Il greggio Brent è salito a 86,04 dollari al barile alle ore 5:20 del mattino (ora della costa est degli Stati Uniti) del 7 agosto 2026, secondo quanto riportato da Fortune, segnando un incremento di 2,40 dollari rispetto alla mattina precedente e registrando un aumento di circa 19 dollari al barile rispetto allo stesso periodo di un anno fa. L'ultima rilevazione sottolinea una tendenza al rialzo sostenuta nei prezzi petroliferi globali. Secondo i dati di Fortune, il Brent si attestava a 83,64 dollari al barile il giorno precedente, equivalente a un guadagno giornaliero di circa il 2,86%.
Nell'arco di un mese, i prezzi sono saliti da 72,62 dollari al barile, con un balzo del 18,47%. Su base annuale, il petrolio ha guadagnato il 28,43% rispetto ai 66,99 dollari al barile, riflettendo una sostanziale ripresa dei mercati energetici globali. Il Brent rappresenta il principale benchmark petrolifero mondiale ed è utilizzato dalla U.S.
Energy Information Administration come riferimento principale nel suo Annual Energy Outlook. Il West Texas Intermediate, o WTI, funge invece da benchmark di riferimento per i mercati del greggio nordamericani. Insieme, questi due indici sono gli indicatori più seguiti delle performance globali dei prezzi del petrolio.

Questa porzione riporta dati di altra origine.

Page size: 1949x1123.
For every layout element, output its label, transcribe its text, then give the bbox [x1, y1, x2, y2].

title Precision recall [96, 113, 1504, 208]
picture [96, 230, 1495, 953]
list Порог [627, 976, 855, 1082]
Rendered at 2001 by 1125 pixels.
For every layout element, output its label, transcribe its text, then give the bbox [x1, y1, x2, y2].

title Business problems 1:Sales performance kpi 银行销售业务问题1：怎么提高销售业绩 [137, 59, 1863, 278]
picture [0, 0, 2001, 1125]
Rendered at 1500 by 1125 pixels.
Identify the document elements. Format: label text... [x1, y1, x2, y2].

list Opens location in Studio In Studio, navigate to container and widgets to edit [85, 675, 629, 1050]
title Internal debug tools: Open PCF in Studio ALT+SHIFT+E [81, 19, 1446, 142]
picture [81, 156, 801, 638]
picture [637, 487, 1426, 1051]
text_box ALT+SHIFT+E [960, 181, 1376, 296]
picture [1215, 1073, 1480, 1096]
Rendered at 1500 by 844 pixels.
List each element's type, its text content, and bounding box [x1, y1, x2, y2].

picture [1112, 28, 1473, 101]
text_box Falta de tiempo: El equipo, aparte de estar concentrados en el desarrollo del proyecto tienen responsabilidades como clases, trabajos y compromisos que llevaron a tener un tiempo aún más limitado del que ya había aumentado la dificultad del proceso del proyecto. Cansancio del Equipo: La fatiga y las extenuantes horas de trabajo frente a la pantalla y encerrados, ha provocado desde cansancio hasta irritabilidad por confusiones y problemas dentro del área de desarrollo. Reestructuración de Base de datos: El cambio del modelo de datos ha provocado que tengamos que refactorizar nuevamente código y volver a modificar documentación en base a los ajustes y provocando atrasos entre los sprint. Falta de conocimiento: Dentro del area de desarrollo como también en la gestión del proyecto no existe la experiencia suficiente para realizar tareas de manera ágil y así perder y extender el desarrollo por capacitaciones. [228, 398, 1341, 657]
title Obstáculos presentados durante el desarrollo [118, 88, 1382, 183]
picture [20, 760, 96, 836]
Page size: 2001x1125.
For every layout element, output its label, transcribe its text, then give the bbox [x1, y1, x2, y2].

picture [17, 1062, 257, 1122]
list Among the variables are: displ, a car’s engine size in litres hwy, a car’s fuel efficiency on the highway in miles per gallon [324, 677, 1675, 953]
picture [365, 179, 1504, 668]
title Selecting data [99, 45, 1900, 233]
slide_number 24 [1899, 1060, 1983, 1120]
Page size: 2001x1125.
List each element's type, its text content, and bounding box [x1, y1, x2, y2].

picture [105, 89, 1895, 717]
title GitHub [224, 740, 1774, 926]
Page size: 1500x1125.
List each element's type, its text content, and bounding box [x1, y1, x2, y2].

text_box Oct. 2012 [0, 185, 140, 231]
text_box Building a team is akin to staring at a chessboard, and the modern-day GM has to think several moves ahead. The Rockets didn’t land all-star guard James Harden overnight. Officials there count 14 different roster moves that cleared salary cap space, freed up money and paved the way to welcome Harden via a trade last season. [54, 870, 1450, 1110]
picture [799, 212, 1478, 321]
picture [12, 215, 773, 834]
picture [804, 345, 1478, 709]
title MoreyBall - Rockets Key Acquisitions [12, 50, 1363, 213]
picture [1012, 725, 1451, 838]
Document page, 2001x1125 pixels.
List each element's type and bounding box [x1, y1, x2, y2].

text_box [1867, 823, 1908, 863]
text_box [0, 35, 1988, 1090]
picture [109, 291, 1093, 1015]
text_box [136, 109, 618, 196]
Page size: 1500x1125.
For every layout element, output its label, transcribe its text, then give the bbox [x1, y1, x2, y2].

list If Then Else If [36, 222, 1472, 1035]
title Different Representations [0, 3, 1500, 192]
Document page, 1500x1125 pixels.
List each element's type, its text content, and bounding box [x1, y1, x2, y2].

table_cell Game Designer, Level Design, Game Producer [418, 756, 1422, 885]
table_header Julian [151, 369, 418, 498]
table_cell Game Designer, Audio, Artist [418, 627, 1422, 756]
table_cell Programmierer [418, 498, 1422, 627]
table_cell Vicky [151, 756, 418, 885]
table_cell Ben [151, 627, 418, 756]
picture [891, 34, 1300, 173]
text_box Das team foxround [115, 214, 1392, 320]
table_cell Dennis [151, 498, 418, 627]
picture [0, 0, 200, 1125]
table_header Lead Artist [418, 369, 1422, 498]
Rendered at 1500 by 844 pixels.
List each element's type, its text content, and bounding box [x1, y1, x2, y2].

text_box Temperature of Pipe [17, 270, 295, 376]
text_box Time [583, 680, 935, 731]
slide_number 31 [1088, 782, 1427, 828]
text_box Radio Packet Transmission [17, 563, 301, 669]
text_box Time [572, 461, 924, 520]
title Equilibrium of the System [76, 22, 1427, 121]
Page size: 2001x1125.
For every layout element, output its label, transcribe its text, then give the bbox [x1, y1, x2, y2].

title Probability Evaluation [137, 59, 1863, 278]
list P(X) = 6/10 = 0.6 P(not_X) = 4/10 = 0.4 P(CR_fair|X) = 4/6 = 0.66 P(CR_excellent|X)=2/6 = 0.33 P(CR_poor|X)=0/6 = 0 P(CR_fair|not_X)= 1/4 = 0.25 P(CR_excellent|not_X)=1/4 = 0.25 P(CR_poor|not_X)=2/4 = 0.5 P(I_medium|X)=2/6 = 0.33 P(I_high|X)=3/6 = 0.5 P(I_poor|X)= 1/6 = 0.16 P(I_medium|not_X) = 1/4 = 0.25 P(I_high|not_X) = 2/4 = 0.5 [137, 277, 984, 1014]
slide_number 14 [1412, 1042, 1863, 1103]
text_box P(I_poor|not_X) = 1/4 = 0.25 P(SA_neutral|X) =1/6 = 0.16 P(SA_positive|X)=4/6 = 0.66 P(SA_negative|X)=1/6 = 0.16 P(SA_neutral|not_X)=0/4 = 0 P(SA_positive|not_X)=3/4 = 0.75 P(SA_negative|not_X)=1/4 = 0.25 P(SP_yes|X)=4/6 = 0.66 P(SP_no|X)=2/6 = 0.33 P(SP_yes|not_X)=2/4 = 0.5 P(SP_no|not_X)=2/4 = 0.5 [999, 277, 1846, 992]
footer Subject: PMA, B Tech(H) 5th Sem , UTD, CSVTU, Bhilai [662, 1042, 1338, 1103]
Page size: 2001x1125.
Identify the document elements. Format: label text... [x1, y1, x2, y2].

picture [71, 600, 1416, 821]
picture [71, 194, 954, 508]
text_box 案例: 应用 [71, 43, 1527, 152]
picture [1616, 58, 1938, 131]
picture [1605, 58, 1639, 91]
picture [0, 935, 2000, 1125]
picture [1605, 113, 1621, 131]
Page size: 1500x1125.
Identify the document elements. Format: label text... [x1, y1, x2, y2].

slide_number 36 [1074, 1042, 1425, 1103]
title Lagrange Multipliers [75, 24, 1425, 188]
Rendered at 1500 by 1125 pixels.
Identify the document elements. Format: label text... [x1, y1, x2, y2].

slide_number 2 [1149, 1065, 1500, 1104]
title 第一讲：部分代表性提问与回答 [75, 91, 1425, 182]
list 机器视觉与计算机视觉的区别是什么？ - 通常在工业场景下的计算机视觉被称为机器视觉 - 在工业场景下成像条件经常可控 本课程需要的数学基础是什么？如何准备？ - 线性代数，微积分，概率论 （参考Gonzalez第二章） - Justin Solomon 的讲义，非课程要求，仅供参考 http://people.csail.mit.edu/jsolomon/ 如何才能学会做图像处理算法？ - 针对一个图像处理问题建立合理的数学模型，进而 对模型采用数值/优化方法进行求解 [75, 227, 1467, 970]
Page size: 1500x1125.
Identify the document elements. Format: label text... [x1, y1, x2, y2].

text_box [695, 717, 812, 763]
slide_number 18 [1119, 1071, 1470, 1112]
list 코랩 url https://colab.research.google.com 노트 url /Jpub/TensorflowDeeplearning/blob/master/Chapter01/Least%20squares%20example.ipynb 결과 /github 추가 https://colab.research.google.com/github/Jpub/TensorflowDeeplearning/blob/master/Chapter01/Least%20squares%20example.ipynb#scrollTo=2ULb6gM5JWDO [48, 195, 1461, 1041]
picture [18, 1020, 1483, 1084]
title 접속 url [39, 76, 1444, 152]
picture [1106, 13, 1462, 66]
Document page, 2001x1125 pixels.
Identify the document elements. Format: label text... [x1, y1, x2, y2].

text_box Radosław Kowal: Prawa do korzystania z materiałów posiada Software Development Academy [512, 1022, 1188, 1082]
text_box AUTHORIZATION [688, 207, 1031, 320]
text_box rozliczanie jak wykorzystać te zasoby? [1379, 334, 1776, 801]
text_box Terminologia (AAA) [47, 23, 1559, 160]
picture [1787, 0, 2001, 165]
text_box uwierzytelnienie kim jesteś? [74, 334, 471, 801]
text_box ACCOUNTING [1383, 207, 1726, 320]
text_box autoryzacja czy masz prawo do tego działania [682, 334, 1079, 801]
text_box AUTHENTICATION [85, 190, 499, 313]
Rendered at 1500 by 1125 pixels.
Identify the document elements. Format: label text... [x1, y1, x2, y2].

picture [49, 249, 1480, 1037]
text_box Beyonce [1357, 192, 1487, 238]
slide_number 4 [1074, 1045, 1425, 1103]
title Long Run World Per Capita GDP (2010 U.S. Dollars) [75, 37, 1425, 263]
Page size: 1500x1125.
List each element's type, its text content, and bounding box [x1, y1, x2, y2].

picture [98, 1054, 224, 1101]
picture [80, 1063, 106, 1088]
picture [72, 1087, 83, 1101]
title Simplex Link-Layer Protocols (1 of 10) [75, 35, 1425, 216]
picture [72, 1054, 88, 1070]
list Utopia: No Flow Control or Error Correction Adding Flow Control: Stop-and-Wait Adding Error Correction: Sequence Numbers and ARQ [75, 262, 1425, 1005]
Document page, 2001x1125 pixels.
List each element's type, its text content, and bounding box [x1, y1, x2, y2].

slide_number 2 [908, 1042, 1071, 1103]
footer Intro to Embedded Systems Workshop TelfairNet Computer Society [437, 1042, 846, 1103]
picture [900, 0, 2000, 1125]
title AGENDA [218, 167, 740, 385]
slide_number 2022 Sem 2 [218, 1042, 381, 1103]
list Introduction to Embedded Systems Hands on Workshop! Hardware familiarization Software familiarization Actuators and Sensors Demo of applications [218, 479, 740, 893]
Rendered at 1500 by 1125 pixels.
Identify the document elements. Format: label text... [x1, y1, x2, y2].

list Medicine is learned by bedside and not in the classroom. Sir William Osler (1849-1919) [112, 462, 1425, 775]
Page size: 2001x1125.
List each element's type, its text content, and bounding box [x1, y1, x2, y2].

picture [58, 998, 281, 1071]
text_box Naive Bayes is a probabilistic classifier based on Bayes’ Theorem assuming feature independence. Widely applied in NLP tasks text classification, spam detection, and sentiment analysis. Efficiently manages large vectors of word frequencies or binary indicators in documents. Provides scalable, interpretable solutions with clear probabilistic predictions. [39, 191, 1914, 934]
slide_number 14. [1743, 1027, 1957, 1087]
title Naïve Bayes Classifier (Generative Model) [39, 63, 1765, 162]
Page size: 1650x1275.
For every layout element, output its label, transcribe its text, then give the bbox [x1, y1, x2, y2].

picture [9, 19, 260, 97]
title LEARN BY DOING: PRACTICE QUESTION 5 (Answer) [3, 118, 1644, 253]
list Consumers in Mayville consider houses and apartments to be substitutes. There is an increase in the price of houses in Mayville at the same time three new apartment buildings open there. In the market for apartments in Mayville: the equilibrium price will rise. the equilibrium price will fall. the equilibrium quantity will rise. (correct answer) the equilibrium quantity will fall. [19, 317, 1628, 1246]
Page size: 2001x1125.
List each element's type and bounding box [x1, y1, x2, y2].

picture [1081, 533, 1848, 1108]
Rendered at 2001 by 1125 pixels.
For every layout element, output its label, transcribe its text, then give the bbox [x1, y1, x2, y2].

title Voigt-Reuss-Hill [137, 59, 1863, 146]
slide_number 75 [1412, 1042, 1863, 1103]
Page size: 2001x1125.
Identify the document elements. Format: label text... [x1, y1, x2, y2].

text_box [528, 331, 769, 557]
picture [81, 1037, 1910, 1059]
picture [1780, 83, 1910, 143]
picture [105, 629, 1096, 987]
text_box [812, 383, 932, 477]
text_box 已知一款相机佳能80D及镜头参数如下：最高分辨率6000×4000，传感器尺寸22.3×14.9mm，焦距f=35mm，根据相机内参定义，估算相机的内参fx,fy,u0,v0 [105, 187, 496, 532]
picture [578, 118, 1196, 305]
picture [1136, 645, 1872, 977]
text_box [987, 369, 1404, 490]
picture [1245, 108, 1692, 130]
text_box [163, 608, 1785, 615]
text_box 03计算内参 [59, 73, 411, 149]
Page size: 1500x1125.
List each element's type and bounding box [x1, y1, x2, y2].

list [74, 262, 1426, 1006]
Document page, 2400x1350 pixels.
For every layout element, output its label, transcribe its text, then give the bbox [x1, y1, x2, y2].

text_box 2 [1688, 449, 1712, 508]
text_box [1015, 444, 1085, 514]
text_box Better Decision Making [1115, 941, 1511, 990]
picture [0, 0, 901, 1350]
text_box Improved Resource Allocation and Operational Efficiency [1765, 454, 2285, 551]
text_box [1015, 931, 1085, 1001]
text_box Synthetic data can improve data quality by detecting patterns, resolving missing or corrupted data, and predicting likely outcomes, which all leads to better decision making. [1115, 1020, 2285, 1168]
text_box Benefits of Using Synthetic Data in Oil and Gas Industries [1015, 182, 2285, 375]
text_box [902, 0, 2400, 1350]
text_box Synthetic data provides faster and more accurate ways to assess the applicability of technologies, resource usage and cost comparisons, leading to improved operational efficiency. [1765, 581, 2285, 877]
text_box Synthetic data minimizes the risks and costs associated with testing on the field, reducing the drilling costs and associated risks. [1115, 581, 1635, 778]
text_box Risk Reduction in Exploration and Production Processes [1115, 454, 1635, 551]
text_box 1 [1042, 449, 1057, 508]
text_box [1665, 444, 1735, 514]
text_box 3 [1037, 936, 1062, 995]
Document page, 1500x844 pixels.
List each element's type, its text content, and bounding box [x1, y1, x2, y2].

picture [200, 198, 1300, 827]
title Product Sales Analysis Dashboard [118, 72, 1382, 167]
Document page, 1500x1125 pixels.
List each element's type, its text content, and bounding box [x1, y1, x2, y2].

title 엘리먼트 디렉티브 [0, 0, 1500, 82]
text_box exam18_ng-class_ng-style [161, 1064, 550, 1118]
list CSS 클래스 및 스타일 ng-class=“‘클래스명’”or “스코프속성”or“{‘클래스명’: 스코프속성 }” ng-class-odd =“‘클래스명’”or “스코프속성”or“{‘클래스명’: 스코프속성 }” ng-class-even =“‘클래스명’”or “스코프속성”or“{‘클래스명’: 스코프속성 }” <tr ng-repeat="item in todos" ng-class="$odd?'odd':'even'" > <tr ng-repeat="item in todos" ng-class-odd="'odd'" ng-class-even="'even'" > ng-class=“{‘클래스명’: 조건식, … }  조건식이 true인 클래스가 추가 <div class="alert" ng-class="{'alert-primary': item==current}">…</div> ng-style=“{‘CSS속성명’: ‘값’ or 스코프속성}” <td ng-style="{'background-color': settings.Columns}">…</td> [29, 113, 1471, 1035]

I prezzi del petrolio sono determinati in larga misura dalle dinamiche di domanda e offerta, inclusi i segnali prospettici derivanti dagli sviluppi geopolitici e dalle decisioni produttive di OPEC+. Negli Stati Uniti, la politica interna in materia di trivellazioni svolge anch'essa un ruolo significativo. Fortune ha evidenziato che nel 2025 l'amministrazione Trump ha riaperto oltre 1,5 milioni di acri nella Coastal Plain dell'Arctic National Wildlife Refuge per le concessioni di estrazione di petrolio e gas, invertendo la politica dell'amministrazione Biden che aveva limitato le trivellazioni nell'Artico.
Il rapporto tra i prezzi del greggio e il costo al dettaglio della benzina alla pompa è diretto ma asimmetrico. Il greggio rappresenta tipicamente la quota maggioritaria del costo per gallone della benzina, il che significa che le oscillazioni dei mercati petroliferi hanno un effetto sproporzionato su quanto i consumatori pagano per fare il pieno. Tuttavia, gli analisti osservano frequentemente che i prezzi della benzina tendono a salire rapidamente quando il greggio impenna, ma a scendere più lentamente quando il petrolio arretra, un fenomeno talvolta descritto come "razzi e piume".
La storia del petrolio è stata caratterizzata da cicli bruschi di boom e crollo. Tra gli episodi chiave figurano l'embargo sull'offerta dei primi anni Settanta innescato dalla guerra del Kippur, il crollo dei prezzi a metà degli anni Ottanta guidato da una domanda più debole e da una maggiore produzione dei paesi non aderenti a OPEC, il picco del 2008 in un contesto di forte domanda globale seguito dal crollo durante la crisi finanziaria, e il collasso storico durante i lockdown da COVID-19 nel 2020, quando il Brent scese al di sotto dei 20 dollari al barile. L'attuale livello dei prezzi, se sostenuto, potrebbe esercitare pressioni al rialzo sui prezzi al consumo in senso più ampio.
Costi petroliferi più elevati tendono ad aumentare le spese nel settore dei trasporti, della logistica e delle utilities energetiche, con effetti a cascata sui prezzi dei beni in tutta l'economia. Fonte: Fortune (fortune.com), Joseph Hostetler, 7 agosto 2026.